**TEXT EXCERPT**
'''

Simplest way to convert a program for parallel (multithreaded) runs on multiple servers/cores?

You just turn sparse=true on in the generation call.

With CVODE_BDF finally working, using that instead of Rodas5, the runtime of my main program for Npix = 1601 was reduced from 8 hours to 2 hours! Wow!

1 Like

One last question, if I may… since I am running on a system with multiple cores, is there a straightforward way to make the command DifferentialEquations.solve (from my sample program above) run in a distributed way on the multiple cores, for savings of time and memory? (BTW, I run the program from the IDE, not from command line.)

(I tried reading through “Multi-processing and Distributed Computing · The Julia Language”, but I’m afraid that it did not illuminate me.)

Thanks again…!

Concerning your code, you can accelerate that inner loop with (start julia with julia -t N where N is the number of cores you want to use):

    Threads.@threads for i in 2:(Npts-1)

'''

Counting comprehension data

'''

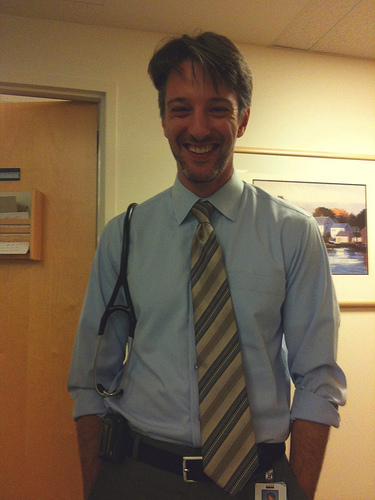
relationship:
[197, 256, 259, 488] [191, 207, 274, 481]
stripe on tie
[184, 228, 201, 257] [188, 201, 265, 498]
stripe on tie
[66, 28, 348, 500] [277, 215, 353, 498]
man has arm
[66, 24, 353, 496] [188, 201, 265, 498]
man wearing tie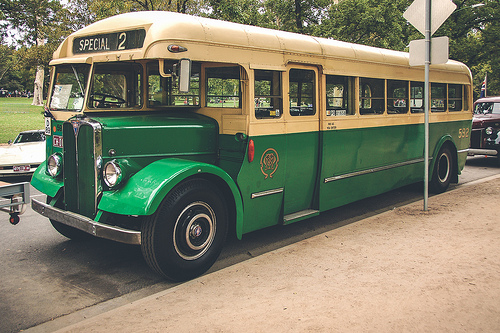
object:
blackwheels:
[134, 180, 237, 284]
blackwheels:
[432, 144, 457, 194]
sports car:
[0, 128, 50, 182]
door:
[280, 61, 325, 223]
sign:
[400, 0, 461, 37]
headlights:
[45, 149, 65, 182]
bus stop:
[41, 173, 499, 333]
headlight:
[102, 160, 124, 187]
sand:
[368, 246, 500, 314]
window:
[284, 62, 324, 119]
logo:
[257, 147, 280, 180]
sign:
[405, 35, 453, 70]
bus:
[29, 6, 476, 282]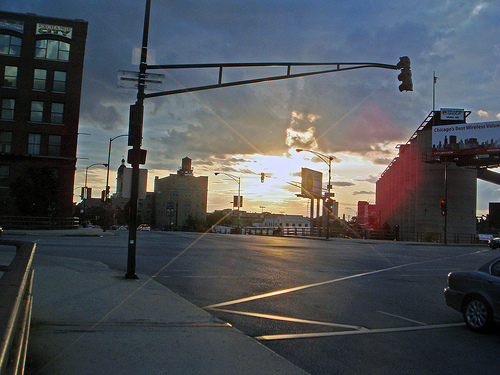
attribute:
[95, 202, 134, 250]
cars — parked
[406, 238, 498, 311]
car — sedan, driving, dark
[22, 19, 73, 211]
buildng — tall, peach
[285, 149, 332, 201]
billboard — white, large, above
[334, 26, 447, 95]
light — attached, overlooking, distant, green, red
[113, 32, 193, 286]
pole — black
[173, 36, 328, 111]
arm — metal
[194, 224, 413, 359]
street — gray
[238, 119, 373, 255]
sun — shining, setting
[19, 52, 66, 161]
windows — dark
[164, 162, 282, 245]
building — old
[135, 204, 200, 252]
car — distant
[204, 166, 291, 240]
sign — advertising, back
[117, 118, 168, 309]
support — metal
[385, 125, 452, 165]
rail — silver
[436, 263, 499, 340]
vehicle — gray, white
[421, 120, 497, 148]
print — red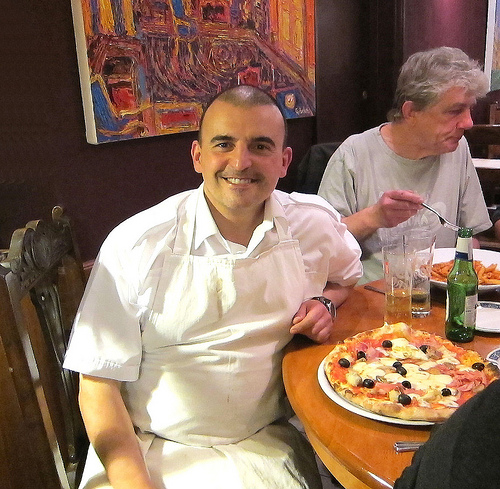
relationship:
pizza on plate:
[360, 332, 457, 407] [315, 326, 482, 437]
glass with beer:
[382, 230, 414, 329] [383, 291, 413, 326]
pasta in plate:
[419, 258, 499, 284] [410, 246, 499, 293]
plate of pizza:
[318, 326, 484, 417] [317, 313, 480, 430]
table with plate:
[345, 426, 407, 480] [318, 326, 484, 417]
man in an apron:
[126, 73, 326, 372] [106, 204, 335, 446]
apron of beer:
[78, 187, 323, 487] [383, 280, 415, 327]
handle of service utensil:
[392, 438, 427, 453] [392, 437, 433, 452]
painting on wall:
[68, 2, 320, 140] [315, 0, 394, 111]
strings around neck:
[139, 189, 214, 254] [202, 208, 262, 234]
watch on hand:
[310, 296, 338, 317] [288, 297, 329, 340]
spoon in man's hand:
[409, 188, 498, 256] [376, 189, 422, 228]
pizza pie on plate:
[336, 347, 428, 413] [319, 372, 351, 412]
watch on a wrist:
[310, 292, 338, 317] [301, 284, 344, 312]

'''
'''

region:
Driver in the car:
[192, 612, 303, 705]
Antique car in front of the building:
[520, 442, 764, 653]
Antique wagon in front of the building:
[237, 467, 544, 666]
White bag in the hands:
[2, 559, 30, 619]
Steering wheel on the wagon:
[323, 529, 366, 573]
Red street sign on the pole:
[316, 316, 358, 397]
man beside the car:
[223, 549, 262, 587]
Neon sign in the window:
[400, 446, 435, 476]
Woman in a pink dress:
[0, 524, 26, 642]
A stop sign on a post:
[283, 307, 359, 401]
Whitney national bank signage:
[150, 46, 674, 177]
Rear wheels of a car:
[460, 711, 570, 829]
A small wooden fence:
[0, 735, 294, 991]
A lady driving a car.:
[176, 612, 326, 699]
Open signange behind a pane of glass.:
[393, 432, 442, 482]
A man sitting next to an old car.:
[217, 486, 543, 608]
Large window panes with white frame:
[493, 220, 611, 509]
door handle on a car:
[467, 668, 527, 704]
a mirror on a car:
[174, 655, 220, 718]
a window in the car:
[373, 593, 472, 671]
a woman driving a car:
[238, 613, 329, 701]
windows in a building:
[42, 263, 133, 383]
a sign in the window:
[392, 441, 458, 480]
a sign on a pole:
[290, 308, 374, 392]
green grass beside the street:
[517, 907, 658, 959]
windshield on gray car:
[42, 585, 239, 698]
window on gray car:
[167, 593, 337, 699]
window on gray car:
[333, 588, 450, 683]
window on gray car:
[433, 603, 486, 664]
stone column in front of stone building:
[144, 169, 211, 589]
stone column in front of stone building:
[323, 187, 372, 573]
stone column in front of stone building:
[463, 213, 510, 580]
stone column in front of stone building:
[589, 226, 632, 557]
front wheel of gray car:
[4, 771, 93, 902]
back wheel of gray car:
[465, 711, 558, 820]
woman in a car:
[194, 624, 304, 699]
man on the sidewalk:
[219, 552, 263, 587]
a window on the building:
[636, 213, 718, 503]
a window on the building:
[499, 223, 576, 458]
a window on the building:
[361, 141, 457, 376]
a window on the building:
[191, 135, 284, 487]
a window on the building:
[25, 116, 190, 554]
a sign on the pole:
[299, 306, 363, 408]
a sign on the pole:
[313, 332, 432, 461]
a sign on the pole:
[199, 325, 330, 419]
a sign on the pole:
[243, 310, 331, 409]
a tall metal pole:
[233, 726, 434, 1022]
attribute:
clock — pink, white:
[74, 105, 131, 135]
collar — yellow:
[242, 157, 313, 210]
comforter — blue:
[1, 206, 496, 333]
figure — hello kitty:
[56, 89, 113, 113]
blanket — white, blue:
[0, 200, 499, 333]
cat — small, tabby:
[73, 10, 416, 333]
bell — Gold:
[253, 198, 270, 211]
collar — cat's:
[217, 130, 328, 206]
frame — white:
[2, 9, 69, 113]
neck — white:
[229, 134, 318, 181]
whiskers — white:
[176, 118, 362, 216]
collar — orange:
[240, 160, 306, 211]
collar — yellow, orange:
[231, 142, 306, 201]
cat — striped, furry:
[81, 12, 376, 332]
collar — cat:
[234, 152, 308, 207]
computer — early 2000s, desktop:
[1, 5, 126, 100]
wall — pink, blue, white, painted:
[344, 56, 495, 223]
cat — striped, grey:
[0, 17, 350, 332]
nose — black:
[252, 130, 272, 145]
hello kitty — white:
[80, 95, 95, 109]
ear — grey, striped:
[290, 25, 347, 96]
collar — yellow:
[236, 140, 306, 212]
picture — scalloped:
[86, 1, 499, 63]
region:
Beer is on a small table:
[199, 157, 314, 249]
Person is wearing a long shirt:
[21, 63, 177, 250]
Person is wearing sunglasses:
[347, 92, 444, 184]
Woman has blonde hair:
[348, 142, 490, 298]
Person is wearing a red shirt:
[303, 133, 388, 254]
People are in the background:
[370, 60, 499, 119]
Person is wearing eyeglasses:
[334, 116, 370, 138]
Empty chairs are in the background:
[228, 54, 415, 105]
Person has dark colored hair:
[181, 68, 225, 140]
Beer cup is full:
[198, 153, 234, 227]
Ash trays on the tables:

'''

**PROBLEM A**
In the Julia forum thread, what runtime reduction did switching from Rodas5 to CVODE_BDF give for Npix = 1601?
**PROBLEM B**
Condense the paragraph of the Julia forum thread that begins "One last question, if I may…" into two or three short sentences, keeping its main facts.
**PROBLEM C**
Carry on the Julia forum thread from its last line.

**RESPONSE A**
The runtime dropped from 8 hours to 2 hours.

**RESPONSE B**
The poster is running on a system with multiple cores and asks whether there is a straightforward way to make DifferentialEquations.solve run across those cores to save time and memory. The program is run from the IDE, not from the command line.

**RESPONSE C**
        du[i,2] = u[i,1]
        du[i,1] = (-k*u[i,2]) + ((u[(i+1),2]-(2*u[i,2])+u[(i-1),2])/(DX^2))
    end

If that makes a difference for overall peformance, you might want to rewrite the loop to actually take advantage of multi-threading, but I would test that first.

you can also (with a single core), use:

using LoopVectorization

and change that loop to:

    @avx for i in 2:(Npts-1)
        du[i,2] = u[i,1]
        du[i,1] = (-k*u[i,2]) + ((u[(i+1),2]-(2*u[i,2])+u[(i-1),2])/(DX^2))
    end

that provides some additional speedup.

But those things will only make any difference if the computation of that loop is important for the overall performance, which I am not sure (I could not run your example).

1 Like

The bottleneck is very likely the computation of the jacobian. Also, you can pass options to CVODE_BDF like dense, banded if I recall

2 Likes

The simplest thing to try is CVODE_BDF(linear_solver=:GMRES) which would be matrix-free. Without a preconditioner :man_shrugging: you might get a speedup you might not, but it’s at least easy to check.

1 Like

Hi again folks, I have implemented some of these changes, and the results are of the “impossibly too good to be true” variety.

For my real (very large) program, solving the coupled ODE system originally took over 3 days… using Rodas5(), the whole program with everything took over 82 hours!

Using CVODE_BDF() the program took only 2.5 hours (148 minutes).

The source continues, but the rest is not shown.